Revisiting 'All The President’s Men' on Its 40th Anniversary
Although the detective story tradition dating to Edgar Allan Poe and refined by Arthur Conan Doyle emphasizes “ratiocination”—reasoning toward a solution—most real-life investigations proceed with a heavy admixture of tips.
In All the President’s Men, Carl Bernstein and Bob Woodward—a.k.a. “Woodstein” in their early Washington Post days—may have relied on Deep Throat, but primarily they exhibited impressive fact-finding skills and dogged persistence. They dealt with recalcitrant witnesses who spoke only on condition of anonymity, and with an overwhelming amount of mind-numbing detail. Weeks before Woodward started meeting in an underground garage with his secret informer [Deep Throat was revealed 30 years later to have been the embittered and disillusioned former FBI Associate Director Mark Felt], the young journalists were already engaged in an incredible amount of deep background digging, following hunches and interpreting the body language and voice inflections of their interviewees. For many, their reporting was the inspirational high point of American investigative journalism.
Of course, “B” and “W” had contacts in D.C. and the press corps, which they acted on immediately after news reports of the June 1972 break-in at the Watergate headquarters of the Democratic National Committee, when checks made payable to CRP (Campaign to Reelect the President) were found on the five burglars. Bernstein, the more experienced of the two, wanted in on the story, which had already been assigned to Woodward, a nine-month rookie at The Post with solid academic and social connections. Their personalities were different (B was a liberal, W a Republican), and there were some competitive sparks at first, but, with the cautious support of Post Executive Editor Ben Bradlee, they shifted their competition to getting the jump on The New York Times and Time. Many sources with whom they spoke were so fearful; they would identify players only by initials, so that if questioned under oath, they could truthfully say they did not name names. Others, including Deep Throat, would typically not offer information; only confirm “the boys’” statements.

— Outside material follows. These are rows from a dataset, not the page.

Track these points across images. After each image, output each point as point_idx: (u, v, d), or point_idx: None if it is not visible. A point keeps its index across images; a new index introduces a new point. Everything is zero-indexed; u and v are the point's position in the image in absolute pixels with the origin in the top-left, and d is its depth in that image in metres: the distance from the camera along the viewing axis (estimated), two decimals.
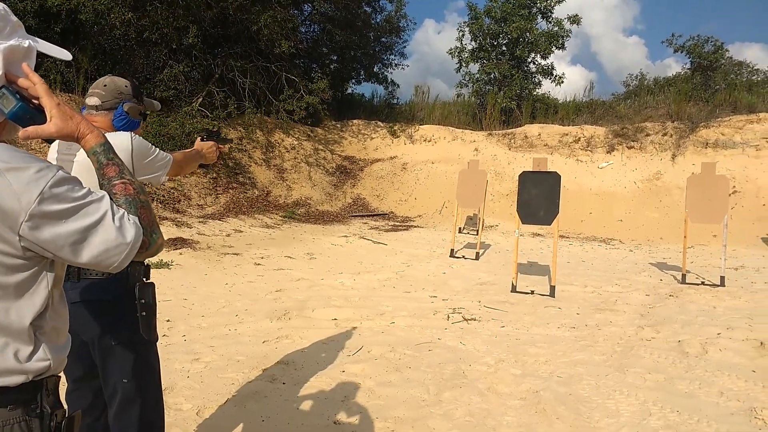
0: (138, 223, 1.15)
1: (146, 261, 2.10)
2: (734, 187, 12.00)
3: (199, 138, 2.56)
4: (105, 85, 2.03)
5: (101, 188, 1.20)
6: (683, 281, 7.07)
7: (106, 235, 1.09)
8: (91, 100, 2.01)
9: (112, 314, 1.90)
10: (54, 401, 1.16)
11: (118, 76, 2.10)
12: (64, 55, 1.28)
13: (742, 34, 59.00)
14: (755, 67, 20.27)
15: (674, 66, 43.76)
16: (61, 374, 1.23)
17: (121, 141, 1.90)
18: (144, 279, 1.97)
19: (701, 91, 16.96)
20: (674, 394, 3.47)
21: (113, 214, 1.11)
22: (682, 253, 7.36)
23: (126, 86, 2.05)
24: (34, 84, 1.14)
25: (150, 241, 1.18)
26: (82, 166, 1.87)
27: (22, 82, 1.15)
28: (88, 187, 1.12)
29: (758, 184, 12.08)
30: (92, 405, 2.05)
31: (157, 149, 2.07)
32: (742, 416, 3.15)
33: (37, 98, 1.15)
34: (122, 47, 13.17)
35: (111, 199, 1.15)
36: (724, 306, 5.85)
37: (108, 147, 1.24)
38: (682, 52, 18.89)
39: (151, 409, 2.01)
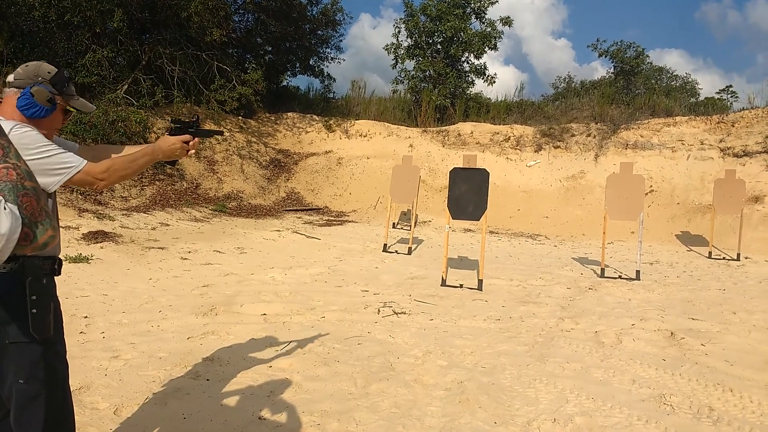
0: (16, 212, 1.06)
1: (59, 255, 1.98)
2: (651, 186, 12.72)
3: (166, 132, 2.17)
4: (27, 66, 1.97)
5: None
6: (602, 275, 7.42)
7: None
8: (10, 77, 1.96)
9: (2, 311, 1.76)
10: None
11: (36, 61, 2.02)
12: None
13: (663, 41, 62.60)
14: (674, 73, 21.63)
15: (600, 69, 45.82)
16: None
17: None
18: (47, 273, 1.85)
19: (623, 94, 17.89)
20: (590, 382, 3.63)
21: None
22: (602, 248, 7.73)
23: (48, 72, 1.97)
24: None
25: (33, 233, 1.09)
26: None
27: None
28: None
29: (673, 184, 12.85)
30: None
31: (58, 151, 1.83)
32: (652, 402, 3.33)
33: None
34: (42, 29, 12.41)
35: None
36: (638, 298, 6.19)
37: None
38: (606, 56, 19.86)
39: (55, 412, 1.89)
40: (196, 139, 2.24)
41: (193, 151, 2.21)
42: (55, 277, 1.95)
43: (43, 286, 1.81)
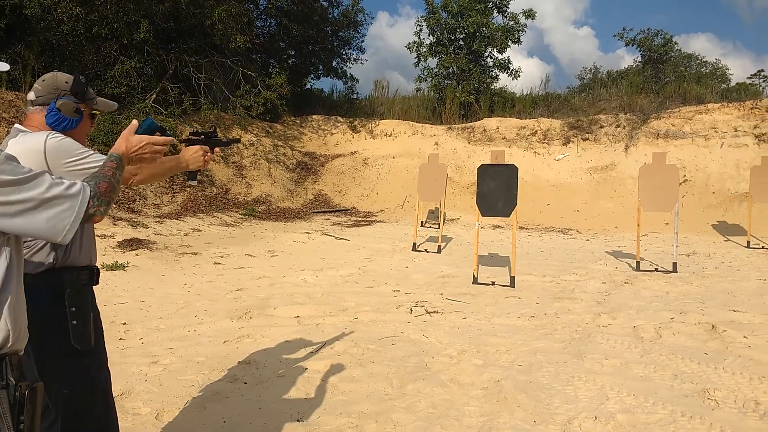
0: (84, 188, 1.34)
1: (96, 264, 2.02)
2: (684, 176, 12.42)
3: (184, 144, 2.22)
4: (44, 80, 1.93)
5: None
6: (637, 268, 7.28)
7: (55, 201, 1.27)
8: (30, 95, 1.92)
9: (43, 323, 1.78)
10: (18, 375, 1.28)
11: (66, 73, 1.99)
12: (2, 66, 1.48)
13: (689, 25, 60.81)
14: (703, 59, 21.05)
15: (626, 57, 44.93)
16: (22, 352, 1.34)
17: (35, 143, 1.76)
18: (85, 284, 1.88)
19: (652, 83, 17.49)
20: (630, 378, 3.56)
21: (58, 185, 1.29)
22: (636, 241, 7.58)
23: (66, 82, 1.92)
24: None
25: (97, 208, 1.37)
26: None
27: None
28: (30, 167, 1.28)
29: (707, 173, 12.53)
30: (46, 411, 1.95)
31: (93, 154, 1.84)
32: (695, 398, 3.26)
33: None
34: (71, 43, 12.70)
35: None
36: (676, 291, 6.05)
37: (116, 155, 1.62)
38: (633, 45, 19.46)
39: (99, 420, 1.93)
40: (216, 149, 2.29)
41: (210, 159, 2.26)
42: (94, 286, 1.99)
43: (83, 297, 1.84)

The book still makes for fascinating—and instructive—reading on this, the 40th anniversary of its publication, though it’s probably not as well known as the 1976 film of the same name—Robert Redford’s idea. Directed by Alan J. Pakula, with a screenplay by William Goldman, who said he would do nothing to “Hollywood it up,” it starred Redford and Dustin Hoffman and won four Oscars, garnering more nominations and other awards over time. It’s worth seeing again, but the book also warrants revisiting. Indeed, though the movie takes dialogue verbatim from the book, the book spends more time on what would emerge as the theme: the Watergate break-in was only a drop in a dirty-tricks bucket, whose filthy water was stirred by “plumbers” (led by E. Howard Hunt and G. Gordon Liddy) who were out to smear the opposition (anything related to Ted Kennedy) and stop leaks. They instituted widespread illegal surveillance and sabotage operations, reporting to the most powerful of “the President’s Men”—John Mitchell, H.R. Haldeman and Charles Colson—and along the way co-opted the CIA and FBI.
The movie covers the first seven months of the Watergate investigation and trial. The book goes on to include subsequent hearings, indictments and cover-ups, including Nixon’s infamous 18-minute tape gap and resignations. Written in the third person, as though B and W were objects rather than subjects—a device that turns the story into character-driven narrative and gives it insider tone, conveyed by colorful slang—All The President’s Men allows the authors to include lots of quotations (the index has 13 pages of double-column notes) that dramatically shows the “spreading stain” seeping into the White House (the film nicely amps the drama by way of dark photography and eerie music). Both book and movie could not be timelier, in light of reactions to the Edward Snowden revelations. In fact, on December 3, 2013, Bernstein (now an East Ender) wrote an open letter to the editor of The Guardian about diversionary tactics and “outright lying” by U.S. and U.K intelligence agency personnel who were—and are—lambasting Snowden instead of going after government officials who violate the First Amendment.
All the President’s Men is dedicated to the president’s “other” men and women—those who risked talking to B & W. Nodding to Robert Penn Warren’s 1946 political novel All the King’s Men, All the President’s Men seems darkly prophetic. Few books, even great ones, endure the passage of time. This tale, based on real events, however unbelievable, certainly has.